Hace años leí los primeros poemas de Tomas Tranströmer, el último Premio Nobel de Literatura, en un libro que me regaló una amiga irlandesa: Orna McSweeney, que vivía cerca de nuestra casa, en la costa de Sligo. El libro era una antología de poesía universal, hecha por dos poetas que fueron muy amigos, Seamus Heaney y Ted Hughes, los dos merecedores de ganar el Nobel aunque sólo lo ganó uno de ellos, Seamus Heaney, ya que Ted Hughes había sido el marido infiel de Sylvia Plath y todo el mundo lo culpaba del suicidio de su esposa en un frío día de febrero de 1962. Para mí, Ted Hughes es un poeta colosal y bastante mejor que su amigo Heaney, pero era evidente que nunca podría ganar el premio Nobel, porque de alguna forma había sido proscrito por las feministas de medio mundo, así que los académicos de Estocolmo, que suelen ser gente precavida, procurarían olvidarse de él para no buscarse problemas. Y así fue: Ted Hughes se murió sin haber ganado el premio, en 1998, después de haber publicado un libro magistral, Cartas de cumpleaños, dedicado justamente a la memoria de Sylvia Plath.

Pero en la antología de Hughes y Heaney había una pequeña sorpresa: tres poemas de un sueco que para mí era desconocido, Tomas Tranströmer. No recuerdo dónde los leí, pero sí recuerdo que en aquellos poemas había un tren detenido en medio de la nieve, y un coche que derrapaba en una carretera helada, y una frase que subrayé a lápiz hace al menos quince años, "Los muelles envejecen más deprisa que los hombres", y que ahora que he visto cómo yo mismo iba envejeciendo, aunque fuese mucho más despacio que los muelles, todavía me parecía mejor que la primera vez que la leí. Luego leí otros poemas de Tranströmer en inglés, en muy buenas traducciones de Robert Bly, y me encontré con una poesía empapada de hielo, silencio, barcos e islotes, una poesía que me pareció muy nórdica –y lo digo porque no todos los poetas nórdicos tienen que parecerlo, y ahí está, para demostrarlo, el danés Henrik Nordbrandt, que parece un poeta mediterráneo–, ya que en ella aparecía una quietud que no sé por qué asocié con la fe luterana, esa fe de iglesias austeras y paredes desnudas y hombres vestidos de negro. Pero lo sorprendente de aquella poesía era que esa misma quietud parecía traspasada por una luz muy carnal y hasta barroca, como si la poesía de Tranströmer fuera un paisaje helado iluminado por un enorme arco iris.

Ayer vi unas imágenes de Tomas Tranströmer en su casa de Estocolmo, tocando el piano con la mano izquierda, porque hace años sufrió un ictus cerebral que le paralizó el lado derecho del cuerpo y además le impidió hablar, y entonces comprendí mejor su poesía.
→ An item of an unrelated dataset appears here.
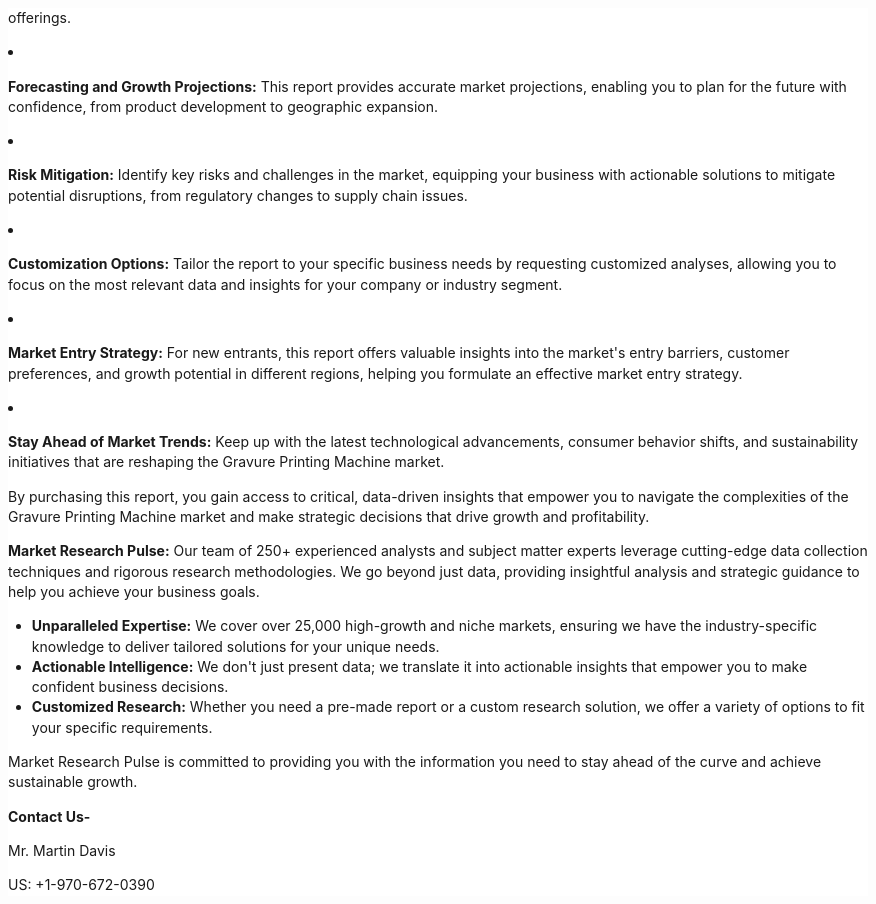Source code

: offerings.</p></li><li><p><strong>Forecasting and Growth Projections:</strong> This report provides accurate market projections, enabling you to plan for the future with confidence, from product development to geographic expansion.</p></li><li><p><strong>Risk Mitigation:</strong> Identify key risks and challenges in the market, equipping your business with actionable solutions to mitigate potential disruptions, from regulatory changes to supply chain issues.</p></li><li><p><strong>Customization Options:</strong> Tailor the report to your specific business needs by requesting customized analyses, allowing you to focus on the most relevant data and insights for your company or industry segment.</p></li><li><p><strong>Market Entry Strategy:</strong> For new entrants, this report offers valuable insights into the market's entry barriers, customer preferences, and growth potential in different regions, helping you formulate an effective market entry strategy.</p></li><li><p><strong>Stay Ahead of Market Trends:</strong> Keep up with the latest technological advancements, consumer behavior shifts, and sustainability initiatives that are reshaping the Gravure Printing Machine market.</p></li></ol><p>By purchasing this report, you gain access to critical, data-driven insights that empower you to navigate the complexities of the Gravure Printing Machine market and make strategic decisions that drive growth and profitability.</p><p><strong>Market Research Pulse:</strong>&nbsp;Our team of 250+ experienced analysts and subject matter experts leverage cutting-edge data collection techniques and rigorous research methodologies. We go beyond just data, providing insightful analysis and strategic guidance to help you achieve your business goals.</p><ul><li><strong>Unparalleled Expertise:</strong>&nbsp;We cover over 25,000 high-growth and niche markets, ensuring we have the industry-specific knowledge to deliver tailored solutions for your unique needs.</li><li><strong>Actionable Intelligence:</strong>&nbsp;We don't just present data; we translate it into actionable insights that empower you to make confident business decisions.</li><li><strong>Customized Research:</strong>&nbsp;Whether you need a pre-made report or a custom research solution, we offer a variety of options to fit your specific requirements.</li></ul><p>Market Research Pulse is committed to providing you with the information you need to stay ahead of the curve and achieve sustainable growth.</p><p><strong>Contact Us-</strong></p><p>Mr. Martin Davis</p><p>US: +1-970-672-0390</p>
De pronto entendí de dónde venía esa extraña luz que iluminaba sus barcos, sus tormentas, sus islas y sus paisajes helados. Y también entendí por qué los sueños que habían inspirado una buena parte de su poesía –ya que Tranströmer había confesado inspirarse a menudo en sus sueños– no eran esos simples ejercicios de onirismo gratuito que arruinan la poesía de tantos y tantos pseudo-poetas, sino los elementos aritméticos que resolvían una ecuación que de algún modo se había planteado en la mente de Tranströmer y que el poeta no había conseguido resolver hasta que no tuvo aquellos sueños. Y también comprendí que no había nada vano o insustancial en el mundo de Tranströmer, y que a pesar de que algunos de sus poemas podían parecernos grandes palacios vacíos, al fondo de su poesía, al fondo de aquel gran palacio, siempre se oía un piano, un delicado piano tocado con la mano izquierda que intentaba hacerse oír en medio de la oscuridad. Pero sólo unas notas, muy pocas, porque Tranströmer no quería aumentar la oscuridad ni el vacío del mundo con más oscuridad y más vacío. Así que sólo nos daba unas notas, y las dejaba sonar como si fueran las gotas de un carámbano que gotea en una calle, y que un niño que se ha perdido y deambula sin rumbo, buscando el camino a casa, oye de pronto sin saber de dónde vienen, aunque esas notas –o esas gotas de un carámbano– le tranquilizan y le dicen que no tenga miedo, porque pronto encontrará el camino a casa. Y Tomas Tranströmer, como es lógico, fue una vez ese niño.

Ya sé que la poesía de Tranströmer no es muy conocida ni tiene muchos lectores, pero uno agradece que de vez en cuando un poeta tan bueno como él reciba su recompensa, y el piano, por un momento, suene a dos manos, con todas sus notas.